Morgan Wade – Psychopath

Country, VÖ: August 2023
Obwohl MORGAN WADE unter dem Banner der „Country-Sängerin“ auftritt, ist ihre Musik so viel mehr als nur ein einzelnes Genre. Bei PSYCHOPATH mischen sich Country-Musik-Vibes mit Rock, Soul, Pop und üppigen Klavierballaden.

Man kann ein Buch nicht anhand seines Einbandes erkennen, erinnerte uns Bo Diddley vor Jahrzehnten so treffend. Das betrifft auch Morgan Wade, deren stark tätowierte Arme/Hände/Finger die rissige Linsenabdeckung im Black Mirror-Stil auf ihrem zweiten Album zieren. Es ist ein imposanter, punkiger Auftritt, der nicht repräsentativ für die Mainstream-Reichweite ihrer Musik ist. Wade’s Debüt im Jahr 2021 stellte ihre raue Persönlichkeit vor, die durch die fleischige Produktion von Sadler Vaden unterstrichen wurde und sie in eine Arena-taugliche Gestalt drängte. Trotz des Mangels an Pedal-Steel-, Fiddle- oder Twangy-Wurzeln erhielt es eine Reihe von Nominierungen von so etablierten Country-Organisationen wie der Academy of Country Music (New Female Artist of the Year) und CMT (Breakthrough Female Video of the Year).

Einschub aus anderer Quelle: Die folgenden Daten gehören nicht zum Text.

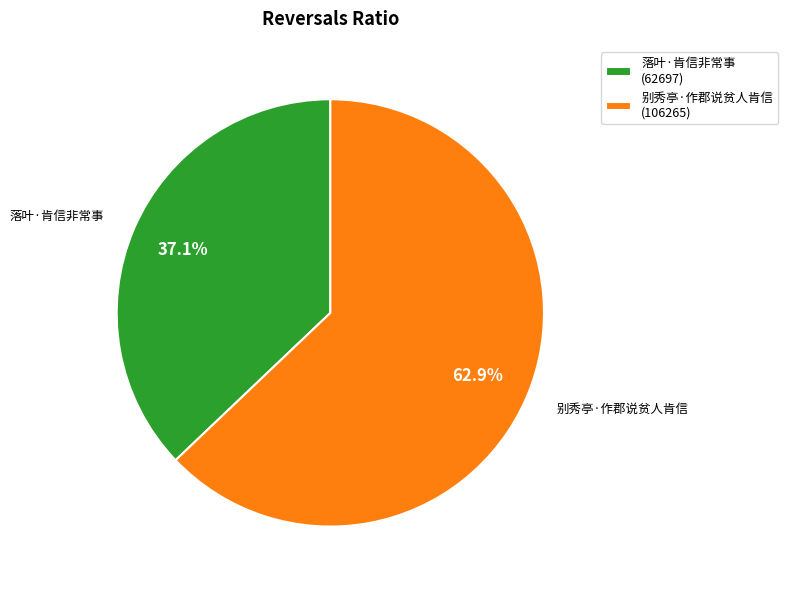

Is it true that 别秀亭·作郡说贫人肯信 is 54% of the pie?

False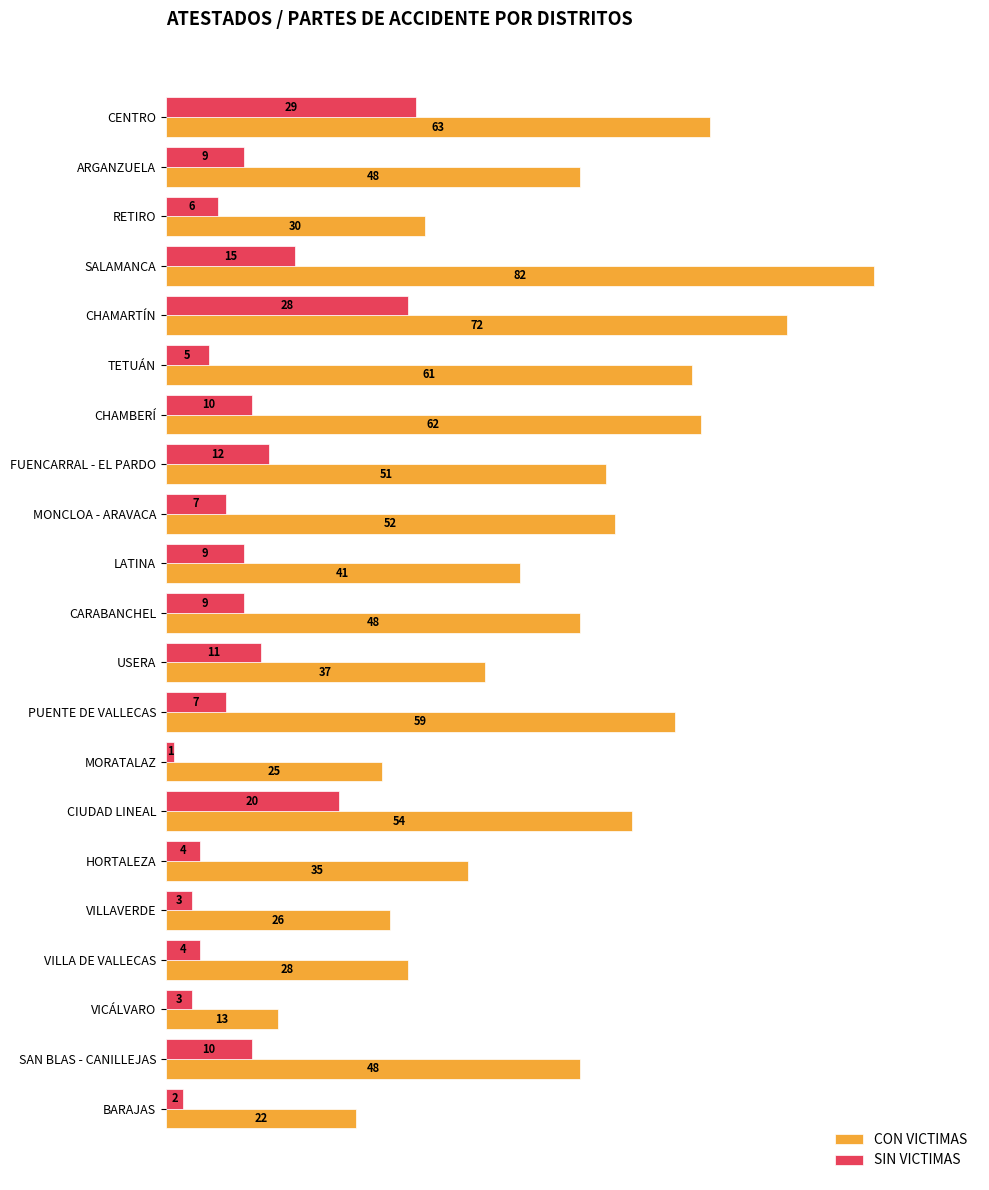

Rank the series by their maximum value, from highest to lowest.

CON VICTIMAS, SIN VICTIMAS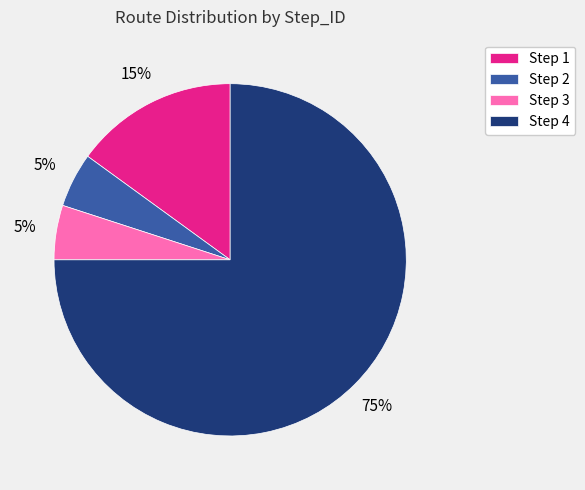

What is the ratio of the value at Step 4 to the value at Step 2?

15.0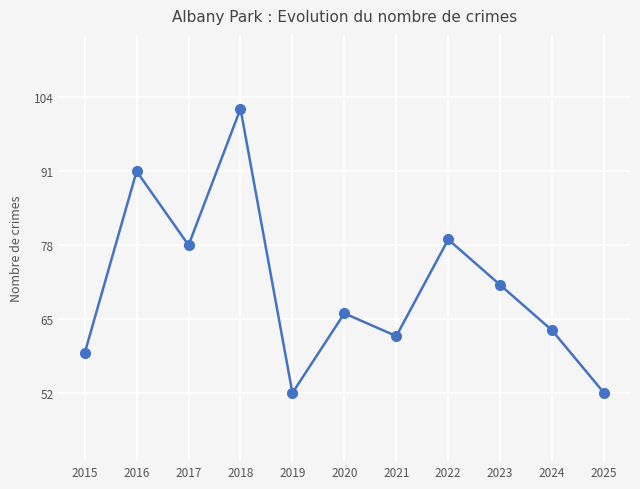

What is the difference between the values at 2020 and 2023?

5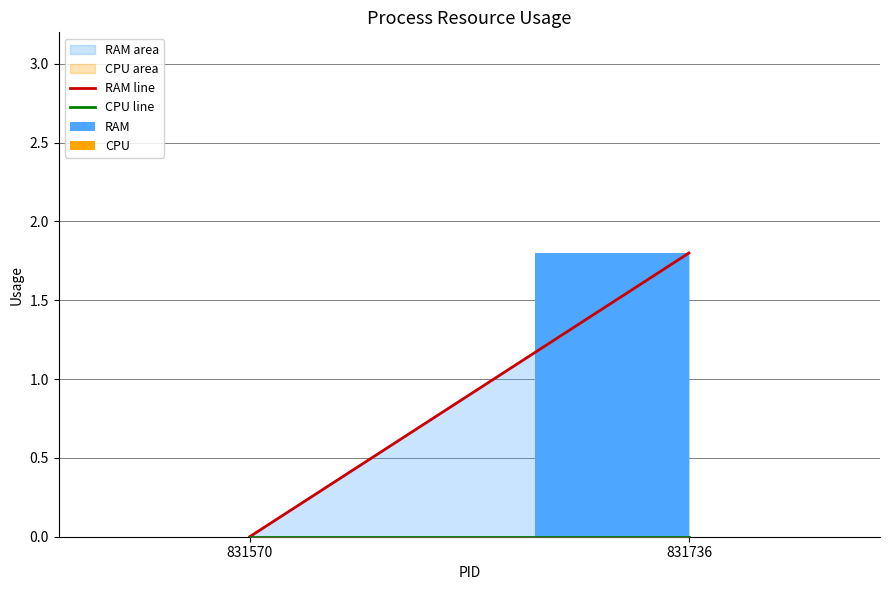

Between 831736 and 831570, which is larger?

831736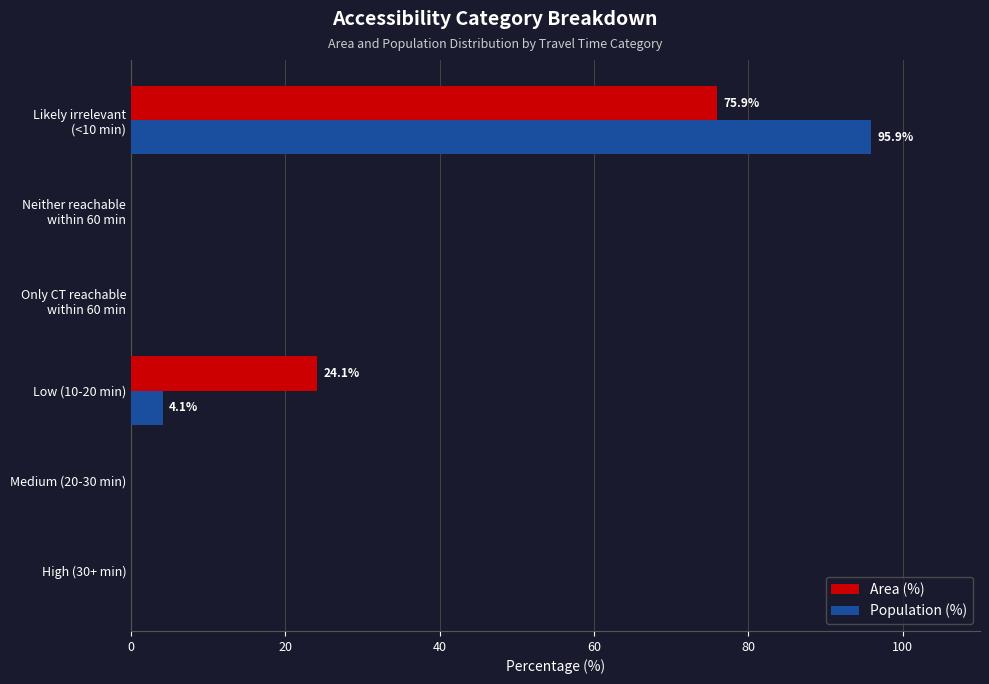

Is it true that Population (%) equals 0.0 at Medium (20-30 min)?

True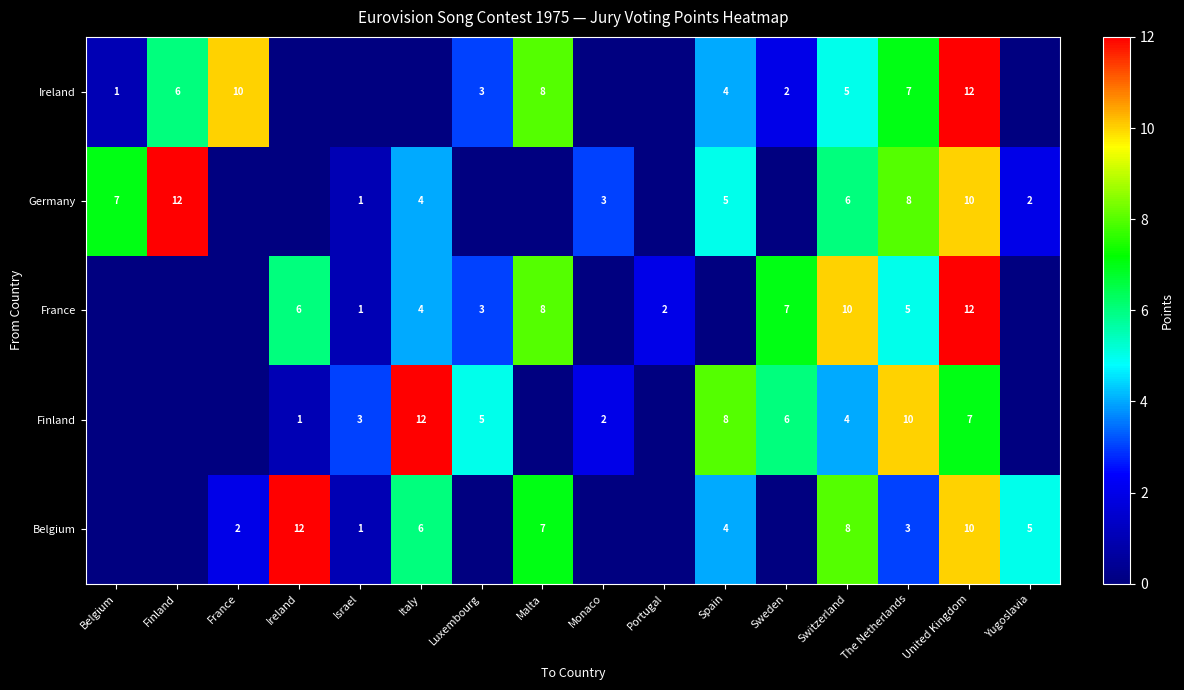

At which category does the chart reach its minimum across all series?

Belgium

Das neue 13-Track-Album beginnt mit dem schnellen „Domino“, und schon beim Start ist klar, dass es einen ganz anderen Sound als „Reckless“ haben wird. Mit großen Klavierakkorden und einem treibenden Gefühl fühlt es sich definitiv so an, als hätte Wade Tipps von ihrem jüngsten Duettpartner Kip Moore übernommen und sich vom klassischen 80er-Jahre-Rock inspirieren lassen. Trotzdem gibt es immer noch viel Platz für ihren typischen, mutigen Gesang und ihre offenen Texte. „Losers Like Me“ hat ein schmuddeliges, kantiges Gefühl, das einen tollen Hintergrund für seine nostalgische Reflexion einfacherer Zeiten bietet, während Wade darüber nachdenkt, ob das Leben an ihr vorbeigegangen ist, während „80s Movie“ Tonband-Soundeffekte und einen Hauch von Country kombiniert.

“All of your dreams are your parents’ fears,” stellt sie im Titelsong fest und bietet damit eine der einprägsameren Zeilen des Albums. Auf „Fall in Love with Me“ übernimmt sie eine überaus poppige Kadenz à la Taylor Swift aus der Mitte des Gesamtwerks. „Meet Somebody“ ist aus produktionstechnischer Sicht einer der faszinierendsten Tracks. Wade’s Stimme ist leicht übersteuert und undeutlich, als hätte sie ein oder zwei Drinks (oder drei, und wer weiß was noch) getrunken. Die Instrumentierung ist Lo-Fi-artig, laut, dröhnend und erinnert an Jack White’s Dead Weather-Streifzug oder die „Sleaze-Rock“-Aspekte von Aerosmith aus den 70ern. Mit „Psychopath“ stellt Morgan Wade weiterhin ihre Vielseitigkeit unter Beweis, indem sie zugängliche Erzählungen kreiert und gleichzeitig in Lehrbuch-Hooks schwelgt. 

Das Album unterstreicht ihr erweitertes Spektrum und die geschickte Integration von Country-, Rock- und Pop-Elementen. Es ist jedoch ihre Stimme, die dem Projekt Einheit und Schlagkraft verleiht und gleichermaßen wirksam ist, egal ob sie Trauer, Unsicherheit oder Hoffnung ausdrückt.